1.3.CVRに何を期待できるか?
ミサイルや無人標的機が垂直尾翼に衝突したことを証明するには、CVRは、おそらく役に立ちません。
垂直尾翼は、機内のどの窓からも見えません。
コクピットに限定すると、主翼にある第2エンジンや第3エンジンでさえ見えません。なので、真後ろの高い位置にある垂直尾翼は、見えるはずがありません。
だから、コクピットから、ミサイルが衝突する瞬間は見えないのです。垂直尾翼の破損状況も、見えません。
これらは、CVRに録音されているはずはなく、それっぽい会話があったなら、聞き間違いとして、想像力を働かすしかないのです。

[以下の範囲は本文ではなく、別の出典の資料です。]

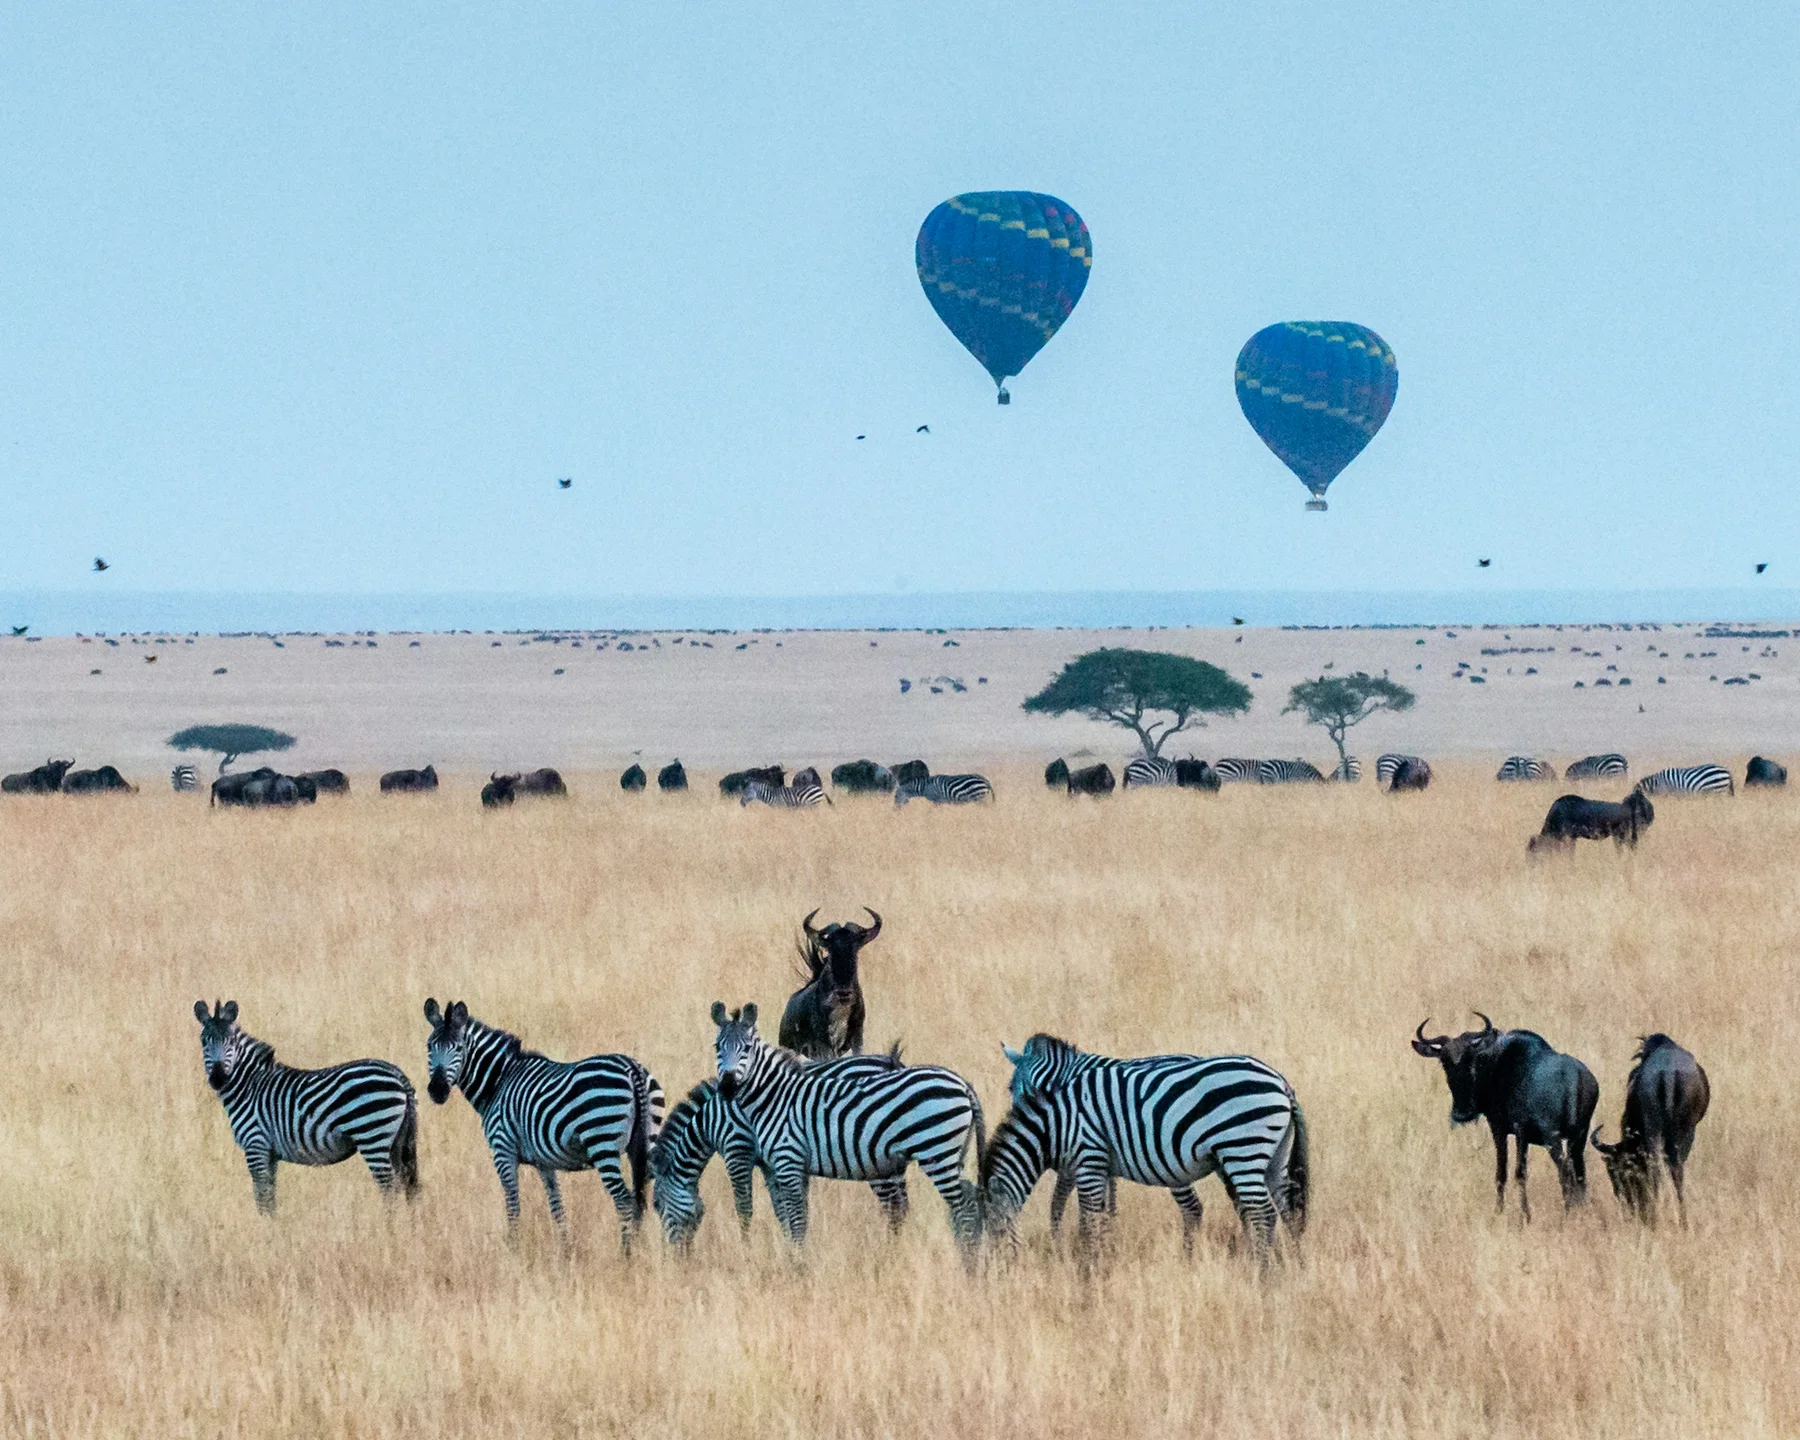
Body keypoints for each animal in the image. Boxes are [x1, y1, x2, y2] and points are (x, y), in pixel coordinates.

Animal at [193, 1000, 418, 1215]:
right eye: (204, 1042)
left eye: (230, 1041)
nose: (218, 1078)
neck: (249, 1085)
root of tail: (396, 1072)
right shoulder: (269, 1153)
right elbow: (270, 1197)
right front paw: (273, 1226)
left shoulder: (255, 1145)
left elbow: (262, 1196)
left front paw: (262, 1226)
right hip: (397, 1141)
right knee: (406, 1183)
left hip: (372, 1135)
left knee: (389, 1188)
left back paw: (388, 1225)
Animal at [423, 999, 664, 1249]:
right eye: (429, 1047)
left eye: (459, 1048)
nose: (437, 1090)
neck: (499, 1081)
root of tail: (632, 1069)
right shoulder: (544, 1162)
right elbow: (557, 1207)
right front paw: (566, 1249)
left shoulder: (503, 1151)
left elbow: (513, 1205)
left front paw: (514, 1248)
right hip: (647, 1143)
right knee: (645, 1199)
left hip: (602, 1143)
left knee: (625, 1201)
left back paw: (626, 1253)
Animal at [649, 1052, 912, 1250]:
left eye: (657, 1205)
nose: (674, 1257)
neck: (710, 1120)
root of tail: (891, 1061)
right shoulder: (770, 1161)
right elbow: (782, 1209)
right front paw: (791, 1246)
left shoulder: (738, 1150)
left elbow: (744, 1207)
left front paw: (746, 1248)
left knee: (894, 1208)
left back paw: (890, 1254)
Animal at [709, 1002, 985, 1251]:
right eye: (717, 1047)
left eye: (746, 1048)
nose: (728, 1087)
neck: (775, 1096)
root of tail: (963, 1084)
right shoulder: (783, 1165)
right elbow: (792, 1216)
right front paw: (793, 1254)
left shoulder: (778, 1158)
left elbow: (785, 1216)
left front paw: (794, 1260)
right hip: (948, 1154)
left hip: (935, 1151)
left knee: (964, 1208)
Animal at [983, 1038, 1307, 1259]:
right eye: (1011, 1089)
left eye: (1020, 1089)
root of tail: (1281, 1083)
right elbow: (1094, 1205)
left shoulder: (1086, 1153)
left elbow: (1073, 1206)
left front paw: (1079, 1249)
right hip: (1266, 1157)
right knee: (1283, 1208)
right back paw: (1289, 1262)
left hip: (1238, 1149)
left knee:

では、どんな条件の時、コクピットで、ミサイルや無人標的機がぶつかったことを認識できるでしょうか。
垂直尾翼は見えないので、衝突の瞬間は見えません。
見えるとすれば、ぶつかる前の接近中の時です。
ただ、相対速度は400m/sくらいにはなるし、大きい無人標的機でもセスナ172の半分ほどの大きさしかないので、どんなに好条件が重なっても、見えてから衝突までは10秒とないでしょう。
ならば、爆発音の前後10秒も聞けば、十分です。
方向を示す「10時」や「トラフィック」等の音声があれば、関心を引くでしょう。
(ミサイルが見えたなら、10時か11時の方向だったはず)
なお、ミサイルは、噴射煙を見つけやすいかもしれません。
ですが、ミサイルは最短コースを飛ぶため、護衛艦から発射されたミサイルは、斜め下から接近したはずです。
事故機の下方の視界はほとんどなく、ミサイルの噴射煙が見えたとは思えません。